**WHAT TO DO**
Leave out the pictures and give back all the entries exactly as written.

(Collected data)
______________________________

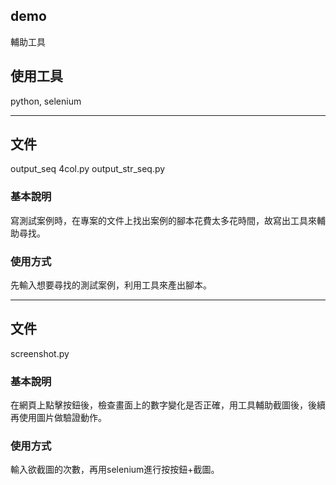 ## demo
輔助工具

## 使用工具
python, selenium

----

## 文件
output_seq 4col.py
output_str_seq.py

### 基本說明
寫測試案例時，在專案的文件上找出案例的腳本花費太多花時間，故寫出工具來輔助尋找。

### 使用方式
先輸入想要尋找的測試案例，利用工具來產出腳本。

----

## 文件
screenshot.py

### 基本說明
在網頁上點擊按鈕後，檢查畫面上的數字變化是否正確，用工具輔助截圖後，後續再使用圖片做驗證動作。

### 使用方式
輸入欲截圖的次數，再用selenium進行按按鈕+截圖。
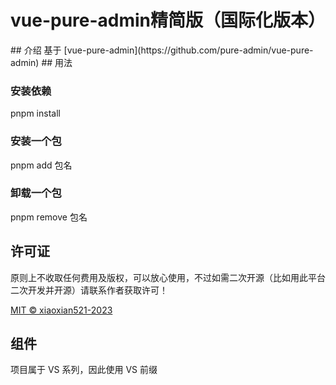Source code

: <h1>vue-pure-admin精简版（国际化版本）</h1>
## 介绍
基于 [vue-pure-admin](https://github.com/pure-admin/vue-pure-admin) 
## 用法

### 安装依赖

pnpm install

### 安装一个包

pnpm add 包名

### 卸载一个包

pnpm remove 包名

## 许可证

原则上不收取任何费用及版权，可以放心使用，不过如需二次开源（比如用此平台二次开发并开源）请联系作者获取许可！

[MIT © xiaoxian521-2023](./LICENSE)

## 组件

项目属于 VS 系列，因此使用 VS 前缀
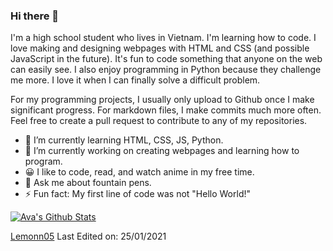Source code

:### Hi there 👋

<!--
**Lemonn05/Lemonn05** is a ✨ _special_ ✨ repository because its `README.md` (this file) appears on your GitHub profile.

Here are some ideas to get you started:

- 🔭 I’m currently working on ...
- 🌱 I’m currently learning ...
- 👯 I’m looking to collaborate on ...
- 🤔 I’m looking for help with ...
- 💬 Ask me about ...
- 📫 How to reach me: ...
- 😄 Pronouns: ...
- ⚡ Fun fact: ...
-->


I'm a high school student who lives in Vietnam. I'm learning how to code. I love making and designing webpages with HTML and CSS (and possible JavaScript in the future).  It's fun to code something that anyone on the web can easily see. I also enjoy programming in Python because they challenge me more. I love it when I can finally solve a difficult problem.

For my programming projects, I usually only upload to Github once I make significant progress. For markdown files, I make commits much more often. Feel free to create a pull request to contribute to any of my repositories.

- 🌱 I’m currently learning HTML, CSS, JS, Python.
- 🔭 I’m currently working on creating webpages and learning how to program.
- 😀 I like to code, read, and watch anime in my free time.
- 💬 Ask me about fountain pens.
- ⚡ Fun fact: My first line of code was not "Hello World!"

[![Ava's Github Stats](https://github-readme-stats.vercel.app/api?username=Lemonn05)](https://github.com/Lemonn05/github-readme-stats&icon_color=f8333c)


[Lemonn05](https://github.com/Lemonn05)
Last Edited on: 25/01/2021
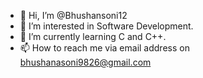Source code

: - 👋 Hi, I’m @Bhushansoni12
- 👀 I’m interested in Software Development.
- 🌱 I’m currently learning C and C++.
- 📫 How to reach me via email address on bhushanasoni9826@gmail.com

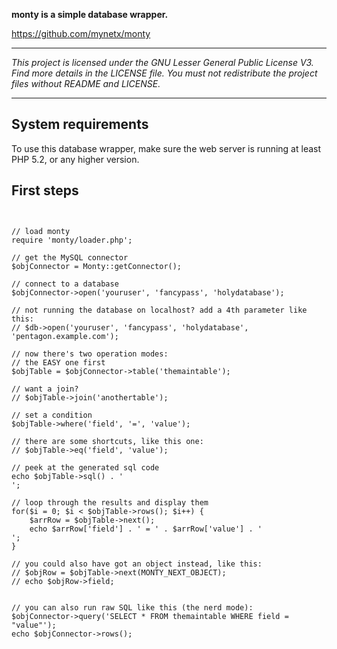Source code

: **monty is a simple database wrapper.**

https://github.com/mynetx/monty

---

*This project is licensed under the GNU Lesser General Public License V3.
Find more details in the LICENSE file.
You must not redistribute the project files without README and LICENSE.*

---

System requirements
-------------------

To use this database wrapper, make sure the web server is running
at least PHP 5.2, or any higher version.


First steps
-----------

<pre lang="php"><code>

// load monty
require 'monty/loader.php';

// get the MySQL connector
$objConnector = Monty::getConnector();

// connect to a database
$objConnector->open('youruser', 'fancypass', 'holydatabase');

// not running the database on localhost? add a 4th parameter like this:
// $db->open('youruser', 'fancypass', 'holydatabase', 'pentagon.example.com');

// now there's two operation modes:
// the EASY one first
$objTable = $objConnector->table('themaintable');

// want a join?
// $objTable->join('anothertable');

// set a condition
$objTable->where('field', '=', 'value');

// there are some shortcuts, like this one:
// $objTable->eq('field', 'value');

// peek at the generated sql code
echo $objTable->sql() . '<br />';

// loop through the results and display them
for($i = 0; $i < $objTable->rows(); $i++) {
    $arrRow = $objTable->next();
    echo $arrRow['field'] . ' = ' . $arrRow['value'] . '<br />';
}

// you could also have got an object instead, like this:
// $objRow = $objTable->next(MONTY_NEXT_OBJECT);
// echo $objRow->field;


// you can also run raw SQL like this (the nerd mode):
$objConnector->query('SELECT * FROM themaintable WHERE field = "value"');
echo $objConnector->rows();

</code></pre>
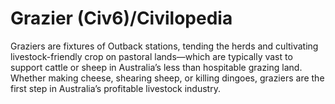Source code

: # Grazier (Civ6)/Civilopedia

Graziers are fixtures of Outback stations, tending the herds and cultivating livestock-friendly crop on pastoral lands—which are typically vast to support cattle or sheep in Australia’s less than hospitable grazing land. Whether making cheese, shearing sheep, or killing dingoes, graziers are the first step in Australia’s profitable livestock industry.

______________________________

**REPLY TO THE EXERCISE**
 ## demo
輔助工具

## 使用工具
python, selenium

----

## 文件
output_seq 4col.py
output_str_seq.py

### 基本說明
寫測試案例時，在專案的文件上找出案例的腳本花費太多花時間，故寫出工具來輔助尋找。

### 使用方式
先輸入想要尋找的測試案例，利用工具來產出腳本。

----

## 文件
screenshot.py

### 基本說明
在網頁上點擊按鈕後，檢查畫面上的數字變化是否正確，用工具輔助截圖後，後續再使用圖片做驗證動作。

### 使用方式
輸入欲截圖的次數，再用selenium進行按按鈕+截圖。
Source code

: <h1>vue-pure-admin精简版（国际化版本）</h1>
## 介绍
基于 [vue-pure-admin](https://github.com/pure-admin/vue-pure-admin) 
## 用法

### 安装依赖

pnpm install

### 安装一个包

pnpm add 包名

### 卸载一个包

pnpm remove 包名

## 许可证

原则上不收取任何费用及版权，可以放心使用，不过如需二次开源（比如用此平台二次开发并开源）请联系作者获取许可！

[MIT © xiaoxian521-2023](./LICENSE)

## 组件

项目属于 VS 系列，因此使用 VS 前缀
Source code

:### Hi there 👋

<!--
**Lemonn05/Lemonn05** is a ✨ _special_ ✨ repository because its `README.md` (this file) appears on your GitHub profile.

Here are some ideas to get you started:

- 🔭 I’m currently working on ...
- 🌱 I’m currently learning ...
- 👯 I’m looking to collaborate on ...
- 🤔 I’m looking for help with ...
- 💬 Ask me about ...
- 📫 How to reach me: ...
- 😄 Pronouns: ...
- ⚡ Fun fact: ...
-->


I'm a high school student who lives in Vietnam. I'm learning how to code. I love making and designing webpages with HTML and CSS (and possible JavaScript in the future).  It's fun to code something that anyone on the web can easily see. I also enjoy programming in Python because they challenge me more. I love it when I can finally solve a difficult problem.

For my programming projects, I usually only upload to Github once I make significant progress. For markdown files, I make commits much more often. Feel free to create a pull request to contribute to any of my repositories.

- 🌱 I’m currently learning HTML, CSS, JS, Python.
- 🔭 I’m currently working on creating webpages and learning how to program.
- 😀 I like to code, read, and watch anime in my free time.
- 💬 Ask me about fountain pens.
- ⚡ Fun fact: My first line of code was not "Hello World!"

[![Ava's Github Stats](https://github-readme-stats.vercel.app/api?username=Lemonn05)](https://github.com/Lemonn05/github-readme-stats&icon_color=f8333c)


[Lemonn05](https://github.com/Lemonn05)
Last Edited on: 25/01/2021
Source code

: - 👋 Hi, I’m @Bhushansoni12
- 👀 I’m interested in Software Development.
- 🌱 I’m currently learning C and C++.
- 📫 How to reach me via email address on bhushanasoni9826@gmail.com

Source code

: **monty is a simple database wrapper.**

https://github.com/mynetx/monty

---

*This project is licensed under the GNU Lesser General Public License V3.
Find more details in the LICENSE file.
You must not redistribute the project files without README and LICENSE.*

---

System requirements
-------------------

To use this database wrapper, make sure the web server is running
at least PHP 5.2, or any higher version.


First steps
-----------

<pre lang="php"><code>

// load monty
require 'monty/loader.php';

// get the MySQL connector
$objConnector = Monty::getConnector();

// connect to a database
$objConnector->open('youruser', 'fancypass', 'holydatabase');

// not running the database on localhost? add a 4th parameter like this:
// $db->open('youruser', 'fancypass', 'holydatabase', 'pentagon.example.com');

// now there's two operation modes:
// the EASY one first
$objTable = $objConnector->table('themaintable');

// want a join?
// $objTable->join('anothertable');

// set a condition
$objTable->where('field', '=', 'value');

// there are some shortcuts, like this one:
// $objTable->eq('field', 'value');

// peek at the generated sql code
echo $objTable->sql() . '<br />';

// loop through the results and display them
for($i = 0; $i < $objTable->rows(); $i++) {
    $arrRow = $objTable->next();
    echo $arrRow['field'] . ' = ' . $arrRow['value'] . '<br />';
}

// you could also have got an object instead, like this:
// $objRow = $objTable->next(MONTY_NEXT_OBJECT);
// echo $objRow->field;


// you can also run raw SQL like this (the nerd mode):
$objConnector->query('SELECT * FROM themaintable WHERE field = "value"');
echo $objConnector->rows();

</code></pre>
Source code

: # Grazier (Civ6)/Civilopedia

Graziers are fixtures of Outback stations, tending the herds and cultivating livestock-friendly crop on pastoral lands—which are typically vast to support cattle or sheep in Australia’s less than hospitable grazing land. Whether making cheese, shearing sheep, or killing dingoes, graziers are the first step in Australia’s profitable livestock industry.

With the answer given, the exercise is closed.